3.4. Photocatalytic Desulfurization Measurement

The model oil with sulfur content of 100 ppm was prepared by dissolving 0.08 g DBT into 200 mL of n-octane. Then, 0.1 g of photocatalysts were added to the above solution with constant stirring; subsequently, an appropriate 30wt% hydrogen peroxide aqueous solution (molar ratio of (H₂O₂/DBT = 4:1) was added. After dark adsorption for 30 min, the suspension was transferred into a photochemical reaction instrument containing a 300 W xenon lamp with an ultraviolet cut-off filter (GHX-2, Yangzhou Science and Technology City Instrument co., Ltd., China). The dispersion was collected every 30 min and extracted with acetonitrile, then the sulfur content was measured using an ultraviolet fluorescence sulfur analyzer (THA2000S, Taizhou Jinhang Analysis Instrument Co., Ltd., Taizhou, China). The desulfurization rate D (%) is obtained according to the following formula:

D = (1 − C_t/C₀) × 100%

(9)

where C₀ is the initial sulfur content and C_t is the sulfur content of the solution at reaction time t.

3.5. Photoelectrochemical Measurements

Photoelectrochemical analysis was performed in a standard three electrode system, with Pt foil as the counter electrode, Ag/AgCl electrode as the reference electrode and the prepared sample deposited on FTO glass as the working electrode. Photocurrent was measured on a photoelectrochemical workstation (LK5600, Tianjin Lanlike Chemical Electronics High Technology Co., Ltd., Tianjin, China) with 0.1 M Na₂SO₄ aqueous solution as electrolyte and 300 W xenon lamp as light source.
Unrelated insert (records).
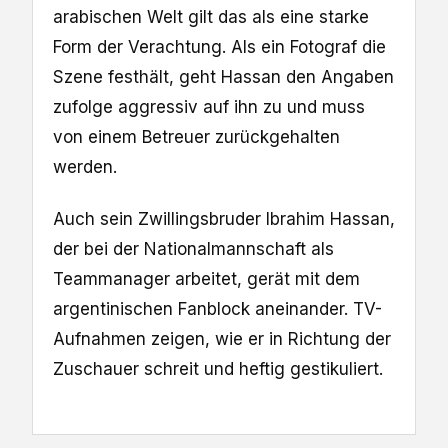
arabischen Welt gilt das als eine starke
Form der Verachtung. Als ein Fotograf die
Szene festhält, geht Hassan den Angaben
zufolge aggressiv auf ihn zu und muss
von einem Betreuer zurückgehalten
werden.
Auch sein Zwillingsbruder Ibrahim Hassan,
der bei der Nationalmannschaft als
Teammanager arbeitet, gerät mit dem
argentinischen Fanblock aneinander. TV-
Aufnahmen zeigen, wie er in Richtung der
Zuschauer schreit und heftig gestikuliert.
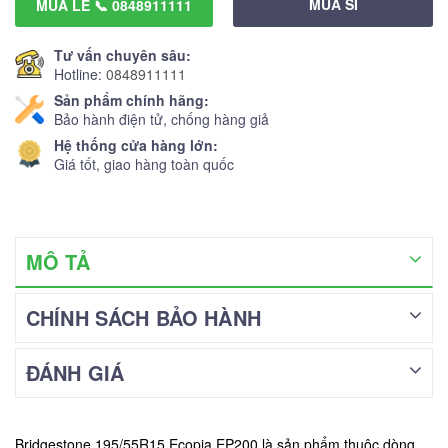
MUA SỈ
MUA LẺ 📞 0848911111
Tư vấn chuyên sâu:
Hotline:
0848911111
Sản phẩm chính hãng:
Bảo hành điện tử, chống hàng giả
Hệ thống cửa hàng lớn:
Giá tốt, giao hàng toàn quốc
MÔ TẢ
CHÍNH SÁCH BẢO HÀNH
ĐÁNH GIÁ
Bridgestone 195/55R15 Ecopia EP200 là sản phẩm thuộc dòng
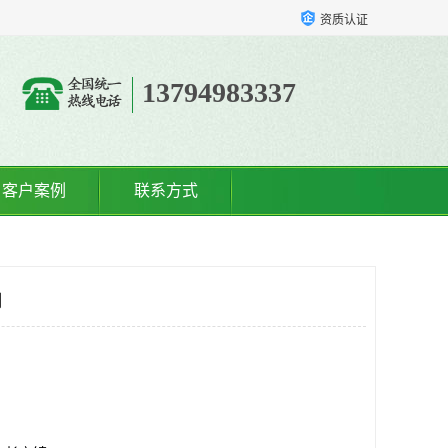
资质认证
13794983337
客户案例
联系方式
司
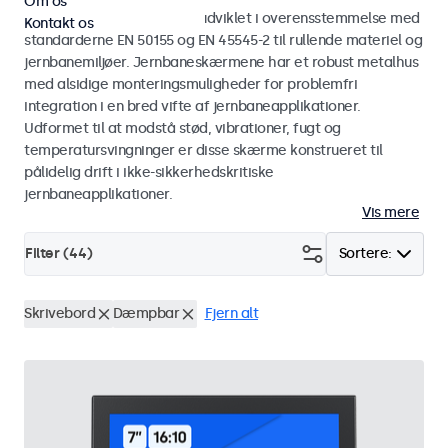
Om os
Skærme og touchskærme udviklet i overensstemmelse med
Kontakt os
standarderne EN 50155 og EN 45545-2 til rullende materiel og
jernbanemiljøer. Jernbaneskærmene har et robust metalhus
med alsidige monteringsmuligheder for problemfri
integration i en bred vifte af jernbaneapplikationer.
Udformet til at modstå stød, vibrationer, fugt og
temperatursvingninger er disse skærme konstrueret til
pålidelig drift i ikke-sikkerhedskritiske
jernbaneapplikationer.
Vis mere
Filter (
44
)
Sortere:
Skrivebord
Dæmpbar
Fjern alt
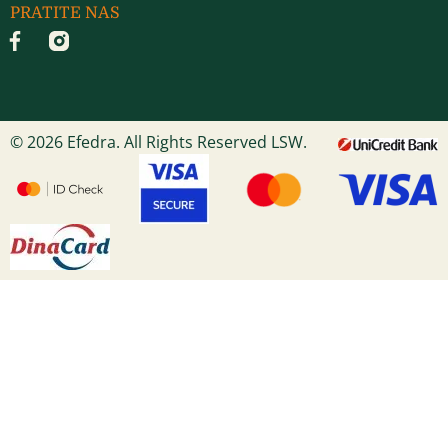
PRATITE NAS
© 2026 Efedra. All Rights Reserved LSW.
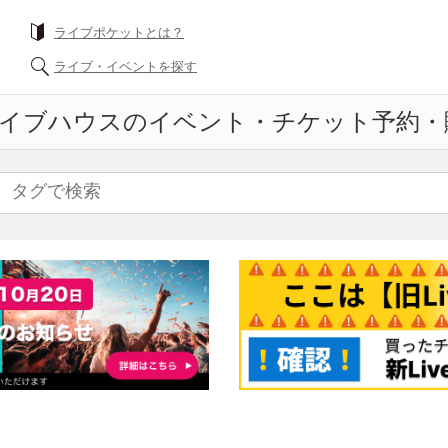
ライブポケットとは？
ライブ・イベントを探す
イブハウス
のイベント・チケット予約・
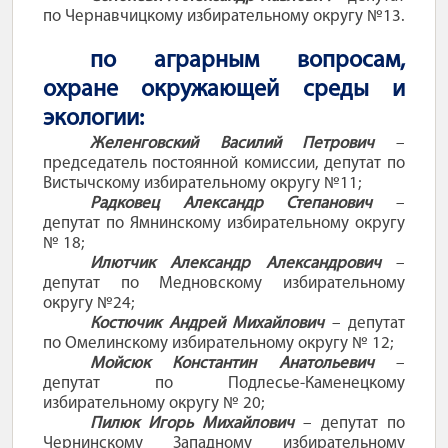
по Чернавчицкому избирательному округу №13.
по аграрным вопросам,
охране окружающей среды и
экологии:
Желенговский Василий Петрович
–
председатель постоянной комиссии, депутат по
Вистычскому избирательному округу №11;
Радковец Александр Степанович
–
депутат по Ямнинскому избирательному округу
№ 18;
Илютчик Александр Александрович
–
депутат по Медновскому избирательному
округу №24;
Костючик Андрей Михайлович
– депутат
по Омелинскому избирательному округу № 12;
Мойсюк Константин Анатольевич
–
депутат по Подлесье-Каменецкому
избирательному округу № 20;
Пилюк Игорь Михайлович
– депутат по
Чернинскому Западному избирательному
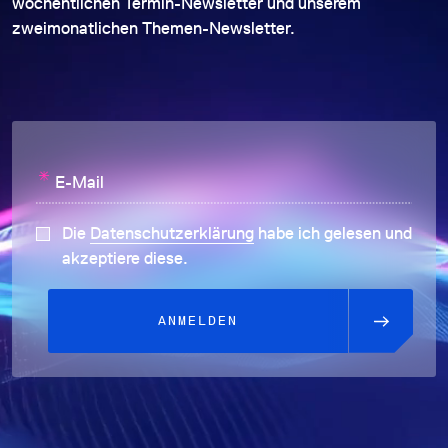
wöchentlichen Termin-Newsletter und unserem
zweimonatlichen Themen-Newsletter.
*
E-Mail
Die
Datenschutzerklärung
habe ich gelesen und
akzeptiere diese.
ANMELDEN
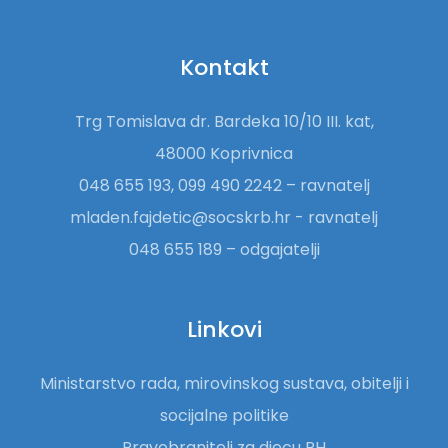
Kontakt
Trg Tomislava dr. Bardeka 10/10 III. kat,
48000 Koprivnica
048 655 193, 099 490 2242 – ravnatelj
mladen.fajdetic@socskrb.hr - ravnatelj
048 655 189 – odgajatelji
Linkovi
Ministarstvo rada, mirovinskog sustava, obitelji i
socijalne politike
Pravobranitelj za djecu RH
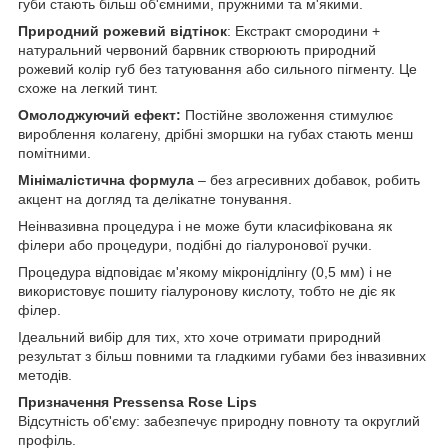
губи стають більш об'ємними, пружними та м'якими.
Природний рожевий відтінок
: Екстракт смородини +
натуральний червоний барвник створюють природний
рожевий колір губ без татуювання або сильного пігменту. Це
схоже на легкий тинт.
Омолоджуючий ефект:
Постійне зволоження стимулює
вироблення колагену, дрібні зморшки на губах стають менш
помітними.
Мінімалістична формула
– без агресивних добавок, робить
акцент на догляд та делікатне тонування.
Неінвазивна процедура і не може бути класифікована як
філери або процедури, подібні до гіалуронової ручки.
Процедура відповідає м'якому мікронідлінгу (0,5 мм) і не
використовує пошиту гіалуронову кислоту, тобто не діє як
філер.
Ідеальний вибір для тих, хто хоче отримати природний
результат з більш повними та гладкими губами без інвазивних
методів.
Призначення Pressensa Rose Lips
Відсутність об'єму: забезпечує природну повноту та округлий
профіль.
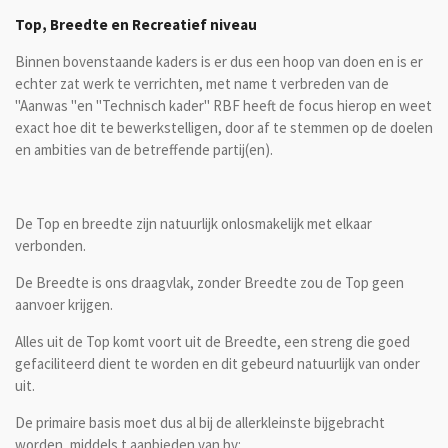
Top, Breedte
en Recreatief niveau
Binnen bovenstaande kaders is er dus een hoop van doen en is er
echter zat werk te verrichten, met name t verbreden van de
"Aanwas "en "Technisch kader" RBF heeft de focus hierop en weet
exact hoe dit te bewerkstelligen, door af te stemmen op de doelen
en ambities van de betreffende partij(en).
De Top en breedte zijn natuurlijk onlosmakelijk met elkaar
verbonden.
De Breedte is ons draagvlak, zonder Breedte zou de Top geen
aanvoer krijgen.
Alles uit de Top komt voort uit de Breedte, een streng die goed
gefaciliteerd dient te worden en dit gebeurd natuurlijk van onder
uit.
De primaire basis moet dus al bij de allerkleinste bijgebracht
worden, middels t aanbieden van bv:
EIS test also used the three-electrode system. The electrolyte solution was 0.5 M KCl containing 0.01 M K₃Fe(CN)₆/K₄Fe(CN)₆ (molar ratio 1:1), performed at bias voltages 0.5 V, in the frequency range of 0.1 Hz-100 kHz, with oscillation potential amplitudes of 0.01 V.

4. Conclusions

In summary, a two-dimensional layered CeO₂/Bi₂O₃ photocatalyst was successfully synthesized by microwave solvothermal method and used for photocatalytic desulfurization. The prepared photocatalysis significantly enhances the performance of photocatalytic removal of DBT under visible light irradiation. When the molar ratio of Bi₂O₃ to CeO₂ is 2:1, the prepared sample exhibits the best photocatalytic activity, with removal rate of DBT reaching 90.5% in3 h and the reaction rate constant at 0.81802 h⁻¹, which is approximately 5.19-flod and 2.45-flod of pure CeO₂ and Bi₂O₃, respectively. Free radical scavenging experiments demonstrate that hydroxyl radical is the main active species in the photocatalytic process. The enhanced photocatalytic activity is attributed to the unique two-dimensional structure of the heterojunction formed between cerium oxide and bismuth oxide. This study indicates that the construction of two-dimensional heterostructure photocatalyst is a promising method to improve photocatalytic desulfurization.